From the mid-1990s, Parkman moved into public sector property and housing, starting with the London Borough of Bexley; in 1996, the firm received a Queens Award for Export Achievement.

In May 2000, the company, which had been previously owned by a mixture of management and staff, underwent a £10 million management buyout, which included six directors and was led by Parkman's former chairman Richard Archer.
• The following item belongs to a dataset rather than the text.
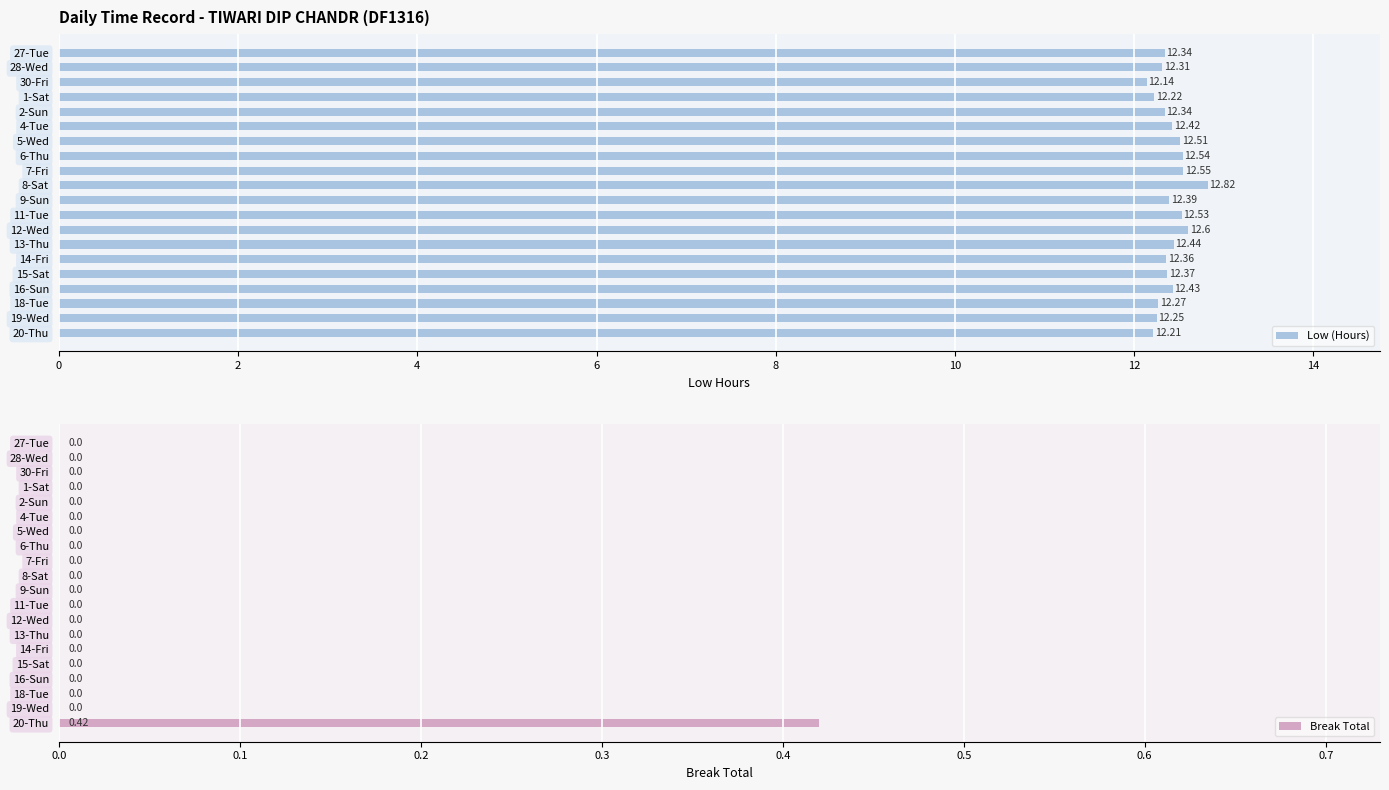

What is the difference between the maximum and minimum values in the Low (Hours) series?

0.7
Throughout the early 2000s, the firm's turnover became increasingly sourced from outsourcing commissions from the public sector.
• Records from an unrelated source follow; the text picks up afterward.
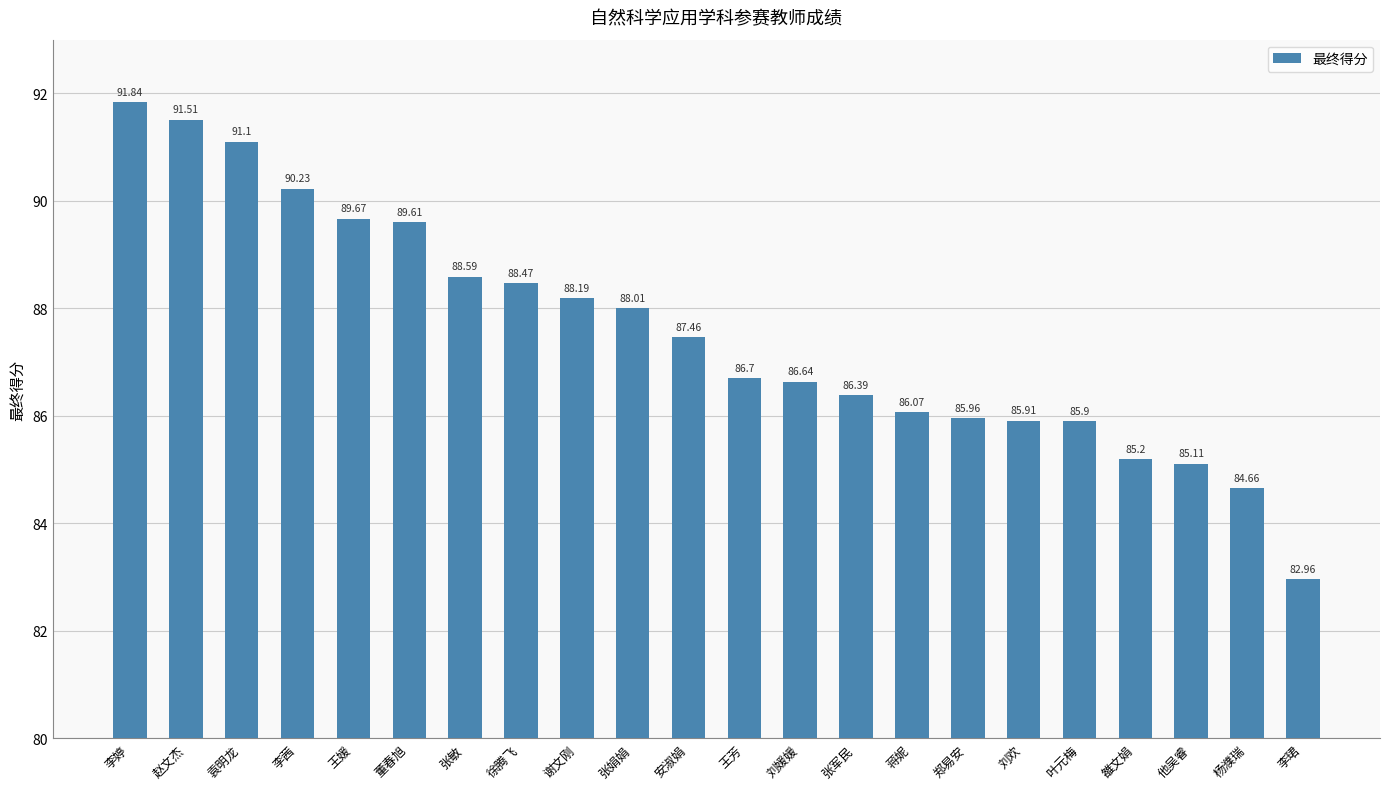

What is the maximum value shown in the chart?

91.8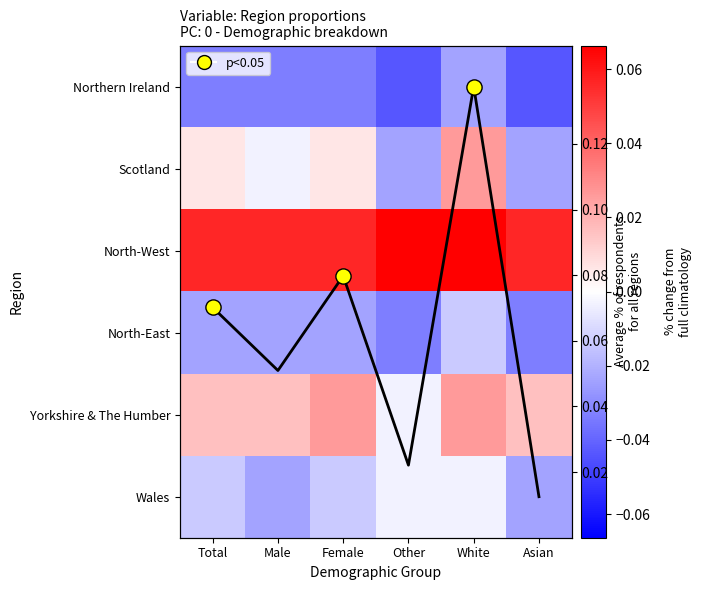

The North-West series shows 0.1 at Asian. True or false?

True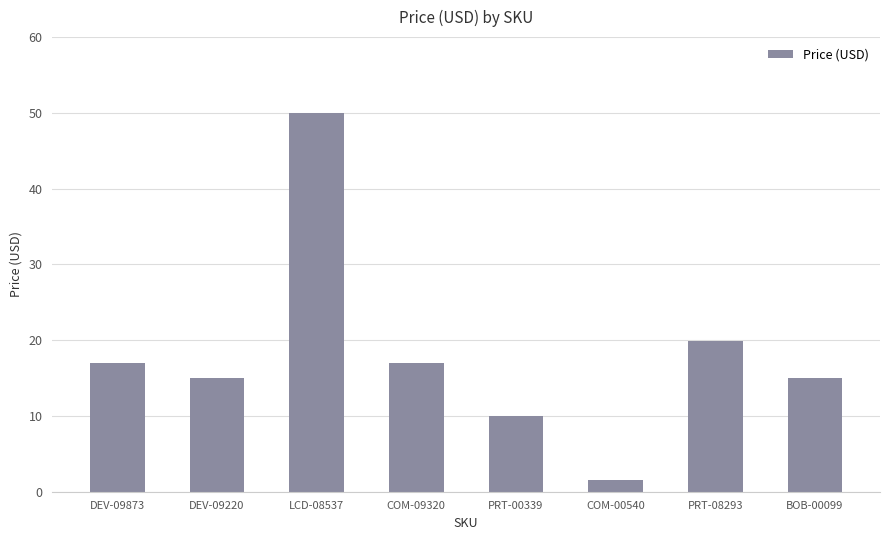

Which category has the lowest value across all series?

COM-00540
During 2001, Parkman Group was floated on the London Stock Exchange; at the time, it stated that the additional capital would be used to pay down the debts accumulated from the management buyout as well as to finance the company's future expansion.

In response to difficulties hiring engineers in the UK, the company launched a recruitment drive in Australia in 2001. That same year, Parkman Group opted to disengage with the commercial property sector, as well as to not involve itself with large Private Finance Initiative (PFI) contracts.

In 2002, Parkman was named Financial Times New Company of the Year. One year later, it was also named as one of the Sunday Times Top 100 Best Companies to Work For.

During June 2003, having seen its share value slump by 50 percent over a twelve month period and seeking to complete further acquisitions, Parkman Group increased its overdraft to £3 million amongst other measures. Acquisitions completed by Parkman Group around this time included the education consultant Full Circle in May 2002, and the lighting design consultancy Atkins Odlin in July 2003. Around this time, Parkman Group was awarded a ten year contract by Network Rail, valued between £25m and £30m, to undertake the inspection of the latter's structural assets.

Mouchel plc and Parkman Group plc announced plans to merge on 21 August 2003. One month later, this transaction was completed, forming the new company, Mouchel Parkman plc. A single trading company, Mouchel Parkman Services Limited, was created on 1 April 2004.